• **Instructions to follow**
Please print all of the records shown below, exactly as given.

• **Listed entries**
___
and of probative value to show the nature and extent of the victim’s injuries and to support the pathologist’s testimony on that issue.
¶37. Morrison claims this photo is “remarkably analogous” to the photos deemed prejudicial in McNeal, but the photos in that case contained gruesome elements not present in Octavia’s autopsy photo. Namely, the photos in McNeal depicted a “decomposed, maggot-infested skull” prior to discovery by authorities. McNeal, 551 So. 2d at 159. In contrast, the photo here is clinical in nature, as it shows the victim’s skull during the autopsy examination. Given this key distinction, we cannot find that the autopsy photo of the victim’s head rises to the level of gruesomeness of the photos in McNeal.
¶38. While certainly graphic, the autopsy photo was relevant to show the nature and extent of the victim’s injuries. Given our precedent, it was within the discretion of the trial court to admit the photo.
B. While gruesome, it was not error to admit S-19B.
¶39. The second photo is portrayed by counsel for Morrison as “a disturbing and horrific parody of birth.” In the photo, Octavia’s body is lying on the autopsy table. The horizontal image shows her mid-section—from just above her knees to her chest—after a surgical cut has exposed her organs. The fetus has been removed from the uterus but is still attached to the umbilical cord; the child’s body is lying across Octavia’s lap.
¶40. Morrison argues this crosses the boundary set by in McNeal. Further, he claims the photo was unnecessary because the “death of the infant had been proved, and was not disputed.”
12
___
• **Written response**
and of probative value to show the nature and extent of the victim’s injuries and to support the pathologist’s testimony on that issue.
¶37. Morrison claims this photo is “remarkably analogous” to the photos deemed prejudicial in McNeal, but the photos in that case contained gruesome elements not present in Octavia’s autopsy photo. Namely, the photos in McNeal depicted a “decomposed, maggot-infested skull” prior to discovery by authorities. McNeal, 551 So. 2d at 159. In contrast, the photo here is clinical in nature, as it shows the victim’s skull during the autopsy examination. Given this key distinction, we cannot find that the autopsy photo of the victim’s head rises to the level of gruesomeness of the photos in McNeal.
¶38. While certainly graphic, the autopsy photo was relevant to show the nature and extent of the victim’s injuries. Given our precedent, it was within the discretion of the trial court to admit the photo.
B. While gruesome, it was not error to admit S-19B.
¶39. The second photo is portrayed by counsel for Morrison as “a disturbing and horrific parody of birth.” In the photo, Octavia’s body is lying on the autopsy table. The horizontal image shows her mid-section—from just above her knees to her chest—after a surgical cut has exposed her organs. The fetus has been removed from the uterus but is still attached to the umbilical cord; the child’s body is lying across Octavia’s lap.
¶40. Morrison argues this crosses the boundary set by in McNeal. Further, he claims the photo was unnecessary because the “death of the infant had been proved, and was not disputed.”
12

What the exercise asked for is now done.